Since War Admiral did not like starting gates, they were sent away from a walk-up start, getting off evenly on the third try. The pro-Admiral crowd gasped when Seabiscuit broke on top, and the gasp turned to a roar when, with Woolf whipping furiously, he shot to the front and took the rail around the first turn. Jockey Charley Kurtsinger on War Admiral fought to gain the lead but couldn't quite make it. On the back-stretch Woolf tantalizingly moved Seabiscuit out from the rail, but Kurtsinger took War Admiral outside instead and gradually brought him even. Over the next quarter the two horses seemed in lockstep, then Seabiscuit moved a head in front. At midstretch the lead increased to half a length, and though Kurtsinger went frantically to the whip, War Admiral had nothing left.
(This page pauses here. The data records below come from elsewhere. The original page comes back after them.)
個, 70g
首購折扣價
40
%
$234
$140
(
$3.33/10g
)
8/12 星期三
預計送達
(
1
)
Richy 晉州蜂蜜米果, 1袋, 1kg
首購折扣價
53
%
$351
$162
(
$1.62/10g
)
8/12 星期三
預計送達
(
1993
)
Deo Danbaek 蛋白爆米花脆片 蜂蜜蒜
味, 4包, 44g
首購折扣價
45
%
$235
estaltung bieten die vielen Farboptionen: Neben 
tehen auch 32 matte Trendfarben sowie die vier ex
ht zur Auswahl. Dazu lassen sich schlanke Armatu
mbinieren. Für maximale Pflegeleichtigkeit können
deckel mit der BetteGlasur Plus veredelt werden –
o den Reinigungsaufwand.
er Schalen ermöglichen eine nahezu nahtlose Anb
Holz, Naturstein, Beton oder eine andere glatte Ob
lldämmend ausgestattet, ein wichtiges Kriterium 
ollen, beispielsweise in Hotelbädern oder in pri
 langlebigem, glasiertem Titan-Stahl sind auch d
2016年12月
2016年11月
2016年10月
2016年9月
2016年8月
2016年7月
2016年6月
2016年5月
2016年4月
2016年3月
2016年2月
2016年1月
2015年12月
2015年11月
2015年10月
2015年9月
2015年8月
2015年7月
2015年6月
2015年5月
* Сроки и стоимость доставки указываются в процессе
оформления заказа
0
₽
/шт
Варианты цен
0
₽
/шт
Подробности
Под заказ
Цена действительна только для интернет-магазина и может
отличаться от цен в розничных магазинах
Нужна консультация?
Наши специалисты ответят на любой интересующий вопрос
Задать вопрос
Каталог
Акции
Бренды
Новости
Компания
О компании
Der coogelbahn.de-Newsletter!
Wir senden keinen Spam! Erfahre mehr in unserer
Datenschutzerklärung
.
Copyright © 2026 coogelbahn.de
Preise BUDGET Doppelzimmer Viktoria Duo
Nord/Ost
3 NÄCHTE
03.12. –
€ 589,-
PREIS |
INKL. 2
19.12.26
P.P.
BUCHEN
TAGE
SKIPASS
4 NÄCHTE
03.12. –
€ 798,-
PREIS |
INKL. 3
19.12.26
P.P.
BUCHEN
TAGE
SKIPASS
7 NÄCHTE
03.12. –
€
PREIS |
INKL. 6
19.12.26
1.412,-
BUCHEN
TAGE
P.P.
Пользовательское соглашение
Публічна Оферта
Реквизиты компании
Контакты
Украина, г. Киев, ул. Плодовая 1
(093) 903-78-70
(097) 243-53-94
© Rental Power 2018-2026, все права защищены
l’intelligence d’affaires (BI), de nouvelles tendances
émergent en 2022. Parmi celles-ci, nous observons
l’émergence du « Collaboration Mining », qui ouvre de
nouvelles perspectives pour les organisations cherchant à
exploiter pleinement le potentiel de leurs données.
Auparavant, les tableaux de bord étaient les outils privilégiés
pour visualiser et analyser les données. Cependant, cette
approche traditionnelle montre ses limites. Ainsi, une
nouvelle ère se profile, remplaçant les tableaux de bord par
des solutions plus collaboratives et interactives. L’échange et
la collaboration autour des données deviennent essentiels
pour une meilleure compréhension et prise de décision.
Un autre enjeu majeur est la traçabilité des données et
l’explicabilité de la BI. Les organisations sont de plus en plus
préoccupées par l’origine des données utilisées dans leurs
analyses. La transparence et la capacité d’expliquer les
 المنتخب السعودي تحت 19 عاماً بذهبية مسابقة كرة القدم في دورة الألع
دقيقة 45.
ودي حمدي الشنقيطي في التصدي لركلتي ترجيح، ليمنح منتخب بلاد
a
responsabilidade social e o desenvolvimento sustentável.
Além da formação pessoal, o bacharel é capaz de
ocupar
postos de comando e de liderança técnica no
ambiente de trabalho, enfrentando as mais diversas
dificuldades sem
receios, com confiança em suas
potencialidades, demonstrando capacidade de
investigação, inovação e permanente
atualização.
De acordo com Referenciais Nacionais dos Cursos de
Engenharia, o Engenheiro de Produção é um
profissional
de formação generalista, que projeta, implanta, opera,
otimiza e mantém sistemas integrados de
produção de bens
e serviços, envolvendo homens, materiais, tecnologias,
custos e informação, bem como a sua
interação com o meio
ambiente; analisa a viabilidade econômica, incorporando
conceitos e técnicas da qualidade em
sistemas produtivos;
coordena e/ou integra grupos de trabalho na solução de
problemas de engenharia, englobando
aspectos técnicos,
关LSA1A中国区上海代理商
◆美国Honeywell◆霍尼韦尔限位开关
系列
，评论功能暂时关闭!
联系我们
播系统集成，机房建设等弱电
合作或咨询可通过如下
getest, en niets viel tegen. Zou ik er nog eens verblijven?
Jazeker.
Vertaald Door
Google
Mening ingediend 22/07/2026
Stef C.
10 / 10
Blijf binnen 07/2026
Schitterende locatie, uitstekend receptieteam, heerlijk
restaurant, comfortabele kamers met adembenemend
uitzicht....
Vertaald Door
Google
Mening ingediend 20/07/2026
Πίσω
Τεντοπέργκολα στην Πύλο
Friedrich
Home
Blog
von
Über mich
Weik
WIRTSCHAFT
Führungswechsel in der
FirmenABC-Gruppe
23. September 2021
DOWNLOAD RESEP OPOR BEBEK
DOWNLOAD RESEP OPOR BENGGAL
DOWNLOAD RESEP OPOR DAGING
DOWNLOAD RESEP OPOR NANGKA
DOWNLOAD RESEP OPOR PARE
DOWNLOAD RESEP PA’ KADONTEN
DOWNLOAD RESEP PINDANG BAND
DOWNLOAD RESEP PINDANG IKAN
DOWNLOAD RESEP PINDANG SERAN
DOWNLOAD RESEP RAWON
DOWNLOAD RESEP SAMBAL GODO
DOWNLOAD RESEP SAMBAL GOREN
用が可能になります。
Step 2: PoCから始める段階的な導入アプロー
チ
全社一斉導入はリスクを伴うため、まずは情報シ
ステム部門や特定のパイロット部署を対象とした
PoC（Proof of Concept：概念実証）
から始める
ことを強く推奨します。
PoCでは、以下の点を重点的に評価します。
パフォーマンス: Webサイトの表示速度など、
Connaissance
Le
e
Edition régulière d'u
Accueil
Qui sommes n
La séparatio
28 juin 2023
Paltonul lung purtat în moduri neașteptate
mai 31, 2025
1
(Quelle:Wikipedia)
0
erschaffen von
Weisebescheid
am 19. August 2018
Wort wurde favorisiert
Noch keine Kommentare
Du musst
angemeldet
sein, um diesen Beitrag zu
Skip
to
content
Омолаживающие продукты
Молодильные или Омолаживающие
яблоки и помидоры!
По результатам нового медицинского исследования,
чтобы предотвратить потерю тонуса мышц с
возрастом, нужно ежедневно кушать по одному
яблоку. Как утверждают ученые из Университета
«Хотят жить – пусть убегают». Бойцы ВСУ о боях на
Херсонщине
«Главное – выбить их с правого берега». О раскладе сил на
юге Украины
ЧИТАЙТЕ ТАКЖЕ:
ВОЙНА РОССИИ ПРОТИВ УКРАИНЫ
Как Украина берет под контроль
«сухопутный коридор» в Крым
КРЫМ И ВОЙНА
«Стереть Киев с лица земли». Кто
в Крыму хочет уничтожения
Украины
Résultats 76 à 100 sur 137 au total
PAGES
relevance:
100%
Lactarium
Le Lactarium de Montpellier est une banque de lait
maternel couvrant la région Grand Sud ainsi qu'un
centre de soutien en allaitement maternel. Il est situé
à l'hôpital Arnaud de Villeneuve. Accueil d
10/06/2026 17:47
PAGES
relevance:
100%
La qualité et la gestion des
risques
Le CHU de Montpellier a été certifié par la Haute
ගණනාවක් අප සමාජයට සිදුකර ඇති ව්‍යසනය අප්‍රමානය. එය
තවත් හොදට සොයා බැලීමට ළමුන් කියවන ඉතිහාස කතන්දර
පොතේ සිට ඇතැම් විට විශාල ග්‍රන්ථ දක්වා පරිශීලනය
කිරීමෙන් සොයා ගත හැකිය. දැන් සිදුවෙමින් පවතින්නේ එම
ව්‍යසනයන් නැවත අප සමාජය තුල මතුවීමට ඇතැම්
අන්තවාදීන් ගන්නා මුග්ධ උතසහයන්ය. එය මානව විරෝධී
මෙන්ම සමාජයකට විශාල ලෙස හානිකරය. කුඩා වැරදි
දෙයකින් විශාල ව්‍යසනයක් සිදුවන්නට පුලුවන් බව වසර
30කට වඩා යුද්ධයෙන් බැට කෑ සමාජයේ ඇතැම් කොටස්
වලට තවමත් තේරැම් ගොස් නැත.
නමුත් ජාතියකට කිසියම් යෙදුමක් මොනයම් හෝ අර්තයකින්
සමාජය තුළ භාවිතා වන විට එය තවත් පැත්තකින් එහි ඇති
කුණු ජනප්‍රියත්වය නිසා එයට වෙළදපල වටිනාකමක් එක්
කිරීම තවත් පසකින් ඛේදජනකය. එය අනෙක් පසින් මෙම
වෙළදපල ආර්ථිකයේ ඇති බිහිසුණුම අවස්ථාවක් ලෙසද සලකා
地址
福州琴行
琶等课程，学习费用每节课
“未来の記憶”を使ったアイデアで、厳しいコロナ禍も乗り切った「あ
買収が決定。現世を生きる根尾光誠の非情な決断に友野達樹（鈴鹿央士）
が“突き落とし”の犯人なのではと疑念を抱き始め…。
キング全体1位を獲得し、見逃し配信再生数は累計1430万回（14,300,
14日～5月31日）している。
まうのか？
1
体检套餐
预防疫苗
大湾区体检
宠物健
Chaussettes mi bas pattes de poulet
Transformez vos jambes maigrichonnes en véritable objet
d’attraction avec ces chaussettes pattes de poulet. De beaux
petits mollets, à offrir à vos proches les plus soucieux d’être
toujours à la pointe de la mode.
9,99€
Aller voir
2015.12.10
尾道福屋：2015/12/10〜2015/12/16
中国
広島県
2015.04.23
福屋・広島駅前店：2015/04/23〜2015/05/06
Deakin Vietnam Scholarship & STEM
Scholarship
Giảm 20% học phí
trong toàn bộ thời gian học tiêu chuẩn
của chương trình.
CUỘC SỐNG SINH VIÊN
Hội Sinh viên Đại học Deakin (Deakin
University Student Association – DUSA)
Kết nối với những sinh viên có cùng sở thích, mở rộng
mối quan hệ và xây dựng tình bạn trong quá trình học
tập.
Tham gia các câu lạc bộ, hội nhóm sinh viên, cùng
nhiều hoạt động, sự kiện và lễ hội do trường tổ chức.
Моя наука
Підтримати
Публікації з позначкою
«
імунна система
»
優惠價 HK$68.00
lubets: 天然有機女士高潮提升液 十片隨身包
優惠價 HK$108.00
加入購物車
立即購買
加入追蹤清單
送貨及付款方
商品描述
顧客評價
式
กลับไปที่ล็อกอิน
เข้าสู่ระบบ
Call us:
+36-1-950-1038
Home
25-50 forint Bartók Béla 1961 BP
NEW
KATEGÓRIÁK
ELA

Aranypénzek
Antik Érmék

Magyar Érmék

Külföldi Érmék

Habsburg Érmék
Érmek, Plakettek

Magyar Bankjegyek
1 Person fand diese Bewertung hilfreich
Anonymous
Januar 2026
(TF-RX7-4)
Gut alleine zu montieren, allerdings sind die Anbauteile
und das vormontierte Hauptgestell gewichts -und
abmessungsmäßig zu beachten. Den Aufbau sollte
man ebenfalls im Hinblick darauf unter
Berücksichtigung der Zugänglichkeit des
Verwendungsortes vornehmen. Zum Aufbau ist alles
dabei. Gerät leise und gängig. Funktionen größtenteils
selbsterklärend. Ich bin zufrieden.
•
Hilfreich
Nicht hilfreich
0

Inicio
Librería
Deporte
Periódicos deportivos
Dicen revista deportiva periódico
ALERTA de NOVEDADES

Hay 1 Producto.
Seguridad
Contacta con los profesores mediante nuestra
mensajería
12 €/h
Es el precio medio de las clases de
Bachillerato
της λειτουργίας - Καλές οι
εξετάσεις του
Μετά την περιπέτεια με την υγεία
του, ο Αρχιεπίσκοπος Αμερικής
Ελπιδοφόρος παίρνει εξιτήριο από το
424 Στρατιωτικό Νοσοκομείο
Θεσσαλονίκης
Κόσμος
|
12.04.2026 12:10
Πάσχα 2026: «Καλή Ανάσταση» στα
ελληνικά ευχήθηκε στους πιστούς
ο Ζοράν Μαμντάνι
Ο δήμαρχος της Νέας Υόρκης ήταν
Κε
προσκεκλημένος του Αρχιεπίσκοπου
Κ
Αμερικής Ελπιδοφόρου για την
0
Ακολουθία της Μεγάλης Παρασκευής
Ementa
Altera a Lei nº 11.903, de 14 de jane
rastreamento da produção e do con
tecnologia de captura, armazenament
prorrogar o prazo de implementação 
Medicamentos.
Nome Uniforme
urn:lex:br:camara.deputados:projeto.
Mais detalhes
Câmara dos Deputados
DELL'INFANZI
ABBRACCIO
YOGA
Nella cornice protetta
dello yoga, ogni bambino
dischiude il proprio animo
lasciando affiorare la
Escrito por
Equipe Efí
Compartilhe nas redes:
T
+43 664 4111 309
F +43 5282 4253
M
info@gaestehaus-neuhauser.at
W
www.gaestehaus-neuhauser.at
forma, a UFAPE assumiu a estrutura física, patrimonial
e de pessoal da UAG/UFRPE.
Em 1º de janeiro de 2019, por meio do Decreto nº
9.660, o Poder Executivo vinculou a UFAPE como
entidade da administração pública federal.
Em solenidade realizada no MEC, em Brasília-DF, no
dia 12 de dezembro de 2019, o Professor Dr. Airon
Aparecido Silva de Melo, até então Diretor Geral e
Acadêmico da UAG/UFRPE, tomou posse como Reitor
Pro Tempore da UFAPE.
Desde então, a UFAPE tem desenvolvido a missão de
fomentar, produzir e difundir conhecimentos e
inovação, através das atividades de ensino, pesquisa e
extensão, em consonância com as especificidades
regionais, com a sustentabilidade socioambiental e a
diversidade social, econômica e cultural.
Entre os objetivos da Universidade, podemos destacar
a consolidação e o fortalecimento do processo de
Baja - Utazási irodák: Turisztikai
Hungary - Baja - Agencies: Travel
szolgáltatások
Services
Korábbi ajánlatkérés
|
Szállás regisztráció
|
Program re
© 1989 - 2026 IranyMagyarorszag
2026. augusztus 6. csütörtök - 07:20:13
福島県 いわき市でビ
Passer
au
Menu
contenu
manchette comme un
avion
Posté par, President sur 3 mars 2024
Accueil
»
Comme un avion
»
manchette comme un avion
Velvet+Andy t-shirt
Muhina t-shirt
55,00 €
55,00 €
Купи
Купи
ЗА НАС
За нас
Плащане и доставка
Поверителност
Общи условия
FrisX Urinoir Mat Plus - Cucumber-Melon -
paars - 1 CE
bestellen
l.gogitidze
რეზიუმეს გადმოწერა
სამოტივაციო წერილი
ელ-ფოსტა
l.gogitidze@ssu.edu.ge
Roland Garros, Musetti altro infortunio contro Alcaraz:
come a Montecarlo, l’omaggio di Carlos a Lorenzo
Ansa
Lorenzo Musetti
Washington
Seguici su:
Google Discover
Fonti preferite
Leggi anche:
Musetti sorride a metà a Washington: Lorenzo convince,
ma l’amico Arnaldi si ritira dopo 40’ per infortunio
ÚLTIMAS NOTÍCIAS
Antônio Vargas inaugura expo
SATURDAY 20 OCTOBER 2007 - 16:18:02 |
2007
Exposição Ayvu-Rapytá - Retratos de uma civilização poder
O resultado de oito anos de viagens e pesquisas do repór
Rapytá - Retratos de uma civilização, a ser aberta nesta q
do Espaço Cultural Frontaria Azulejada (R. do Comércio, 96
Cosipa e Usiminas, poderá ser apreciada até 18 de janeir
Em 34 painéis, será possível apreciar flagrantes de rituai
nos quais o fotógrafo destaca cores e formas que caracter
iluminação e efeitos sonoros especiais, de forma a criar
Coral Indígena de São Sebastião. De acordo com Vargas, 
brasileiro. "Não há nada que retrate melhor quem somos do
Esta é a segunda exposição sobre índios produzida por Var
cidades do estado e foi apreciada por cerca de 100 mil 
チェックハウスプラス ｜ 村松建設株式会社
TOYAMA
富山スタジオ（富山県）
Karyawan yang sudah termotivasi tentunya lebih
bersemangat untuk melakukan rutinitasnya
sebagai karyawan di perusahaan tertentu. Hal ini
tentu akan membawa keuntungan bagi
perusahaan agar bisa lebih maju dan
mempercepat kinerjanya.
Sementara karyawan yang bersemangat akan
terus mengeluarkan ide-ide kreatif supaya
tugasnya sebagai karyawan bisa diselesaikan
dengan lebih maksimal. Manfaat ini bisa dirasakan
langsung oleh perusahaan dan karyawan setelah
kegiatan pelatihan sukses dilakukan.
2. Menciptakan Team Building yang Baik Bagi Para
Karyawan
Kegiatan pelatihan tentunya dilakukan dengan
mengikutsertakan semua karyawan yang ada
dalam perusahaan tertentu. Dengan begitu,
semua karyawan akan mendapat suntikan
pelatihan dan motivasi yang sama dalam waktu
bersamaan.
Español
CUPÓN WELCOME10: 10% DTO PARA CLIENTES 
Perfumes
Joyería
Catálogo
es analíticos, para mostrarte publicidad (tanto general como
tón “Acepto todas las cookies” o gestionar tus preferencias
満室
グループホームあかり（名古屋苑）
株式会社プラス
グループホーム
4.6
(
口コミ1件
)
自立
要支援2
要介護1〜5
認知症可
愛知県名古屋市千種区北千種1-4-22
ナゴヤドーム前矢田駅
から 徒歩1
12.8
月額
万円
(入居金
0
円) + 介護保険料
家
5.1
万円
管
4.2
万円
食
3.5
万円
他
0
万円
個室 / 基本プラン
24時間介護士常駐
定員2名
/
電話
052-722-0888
The Biscuit, with George Woolf grinning hugely, pulled away to win by four lengths in a new track record of 1:56[3/5].
The real story of Seabiscuit's triumph lies in the fractional times. Taking a leaf from War Admiral's book, Woolf had driven the Biscuit to the lead at every quarter post, making them as nearly identical in time as his horse could deliver. How well horse and rider succeeded is reflected in the clockings: 0:23[3/5] for the first quarter, 0:24 for the second, 0:24[1/5] for the third and 0:25 for the fourth. The final [3/16] timing of 0:19[4/5] was the slowest of all, but by that time the weary Admiral had faded and Seabiscuit had drawn away.
Woolf summed it all up when he said afterward, "My best ride on the best horse I ever rode." Coming from George Woolf, that meant something.